APOBEC3G Il plasmide CRISPR/Cas9 KO (h2) è un pool di plasmidi progettato per la distruzione mirata del gene APOBEC3G in human linee cellulari. Ogni plasmide del pool co-esprime un sgRNA unico, mirato a un sito distinto all'interno del locus APOBEC3G, insieme alla nucleasi Cas9 di Streptococcus pyogenes, e codifica per la GFP per consentire l'identificazione fluorescente e l'arricchimento delle cellule trasfettate con successo. Questa strategia multi-guida aumenta la probabilità di indurre spostamenti di lettura o delezioni che producono un knockout funzionale, offrendo un'alternativa più robusta agli approcci a guida singola. Le DSB indotte in più siti vengono risolte tramite giunzione non omologa (NHEJ) o, se utilizzate con il modello donatore HDR incluso, tramite riparazione diretta dall'omologia (HDR) in un sito bersaglio definito all'interno del locus.

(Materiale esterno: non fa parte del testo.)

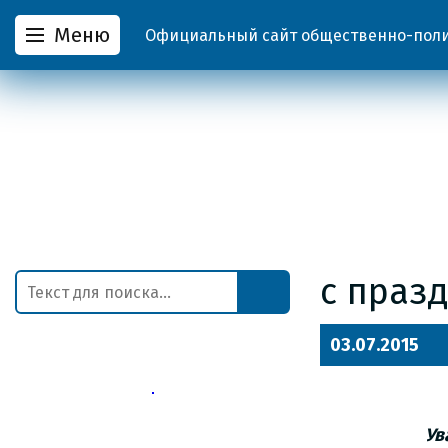
Меню
Официальный сайт общественно-полит
с праз
03.07.2015
Ув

Se utilizzato in combinazione con il donatore HDR che esprime RFP, la fluorescenza GFP e RFP può essere utilizzata insieme per distinguere le popolazioni cellulari trasfettate da quelle modificate, semplificando i flussi di lavoro di selezione e selezione dei cloni basati sulla citometria a flusso.
Per applicazioni che richiedono cloni knockout confermati e selezionabili, il APOBEC3G Plasmide HDR (h2) include un costrutto donatore HDR contenente una cassetta di resistenza alla puromicina (PuroR) e un reporter proteina fluorescente rossa (RFP), affiancati da bracci di omologia specifici per un sito bersaglio definito APOBEC3G.
Se cotrasfettato con il APOBEC3G Plasmide CRISPR/Cas9 KO (h2):
Il costrutto donatore HDR presenta siti loxP che fiancheggiano la cassetta di selezione PuroR-RFP per consentire la rimozione pulita del marcatore dopo la conferma del clone. L'espressione transiente della ricombinasi Cre tramite il vettore Cre incluso : sc-418923 elimina la cassetta, lasciando un sito loxP residuo minimo all'interno del locus APOBEC3G ed eliminando potenziali effetti confondenti sui saggi a valle.
Questo approccio in due fasi:
Solo per uso di ricerca. Non destinato a uso diagnostico o terapeutico.